OLD LETTERS

Today as I was pushing all the crap aside, that resides in my desk drawer, I came upon two letters from 2003.They were from someone I didn't know, but they again brought tears to my eyes. They also took me back to 1972,a different time and place, perhaps even a different
person. You see, these two letters were from a room mate's mom, a room mate I had in Vietnam. He and our other room mate were KIA in 72 (I never got any more room mates).

Opening those yellowed letters again, I read a message from a wonderful, lonely, proud old Gold Star Mom, my room mate David's mom. She told me how she had gotten my address from a posting I had done on the "Virtual Wall" and had started crying with happiness, as well as sadness. She told me a few other things that touched my heart.

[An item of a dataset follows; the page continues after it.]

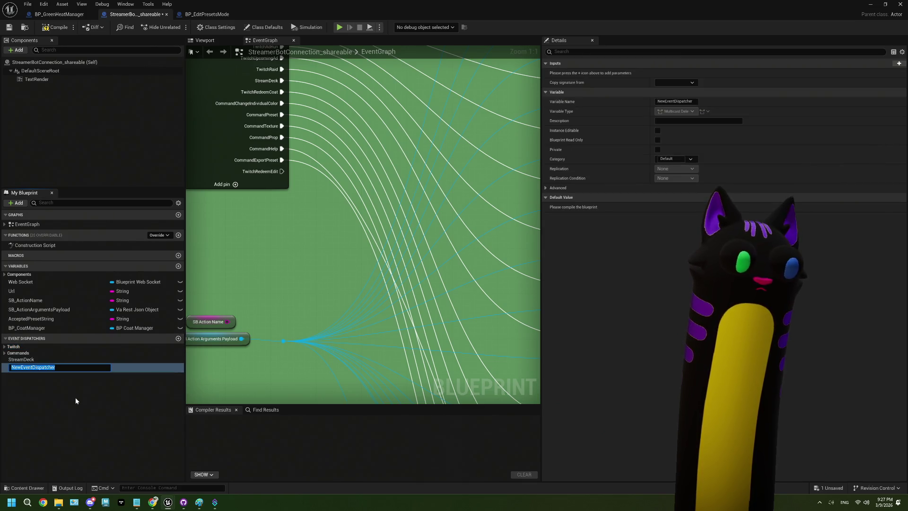
click(4, 346)
right_click(49, 442)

That letter had sat in my desk for a few days, I was that fearful of opening it. With that fear in mind, a shaking hand, and tears in my eyes, it took me two weeks to answer it. I told her about her David in Vietnam, the dangers he faced each day with courage, his last morning (I was the last to see them alive), and sadly, where he died.

The army had only told her that he was KIA in Vietnam, and when. She told me of years of looking at the map, wondering where her baby lay dead, in that country. She was so happy to be able to look at the atlas at last knowing where it ended. She was so happy knowing David had friends and he isn't forgotten, that he truly isn't gone, nor his life wasted.

God Bless all the gold star Moms who gave more than enough.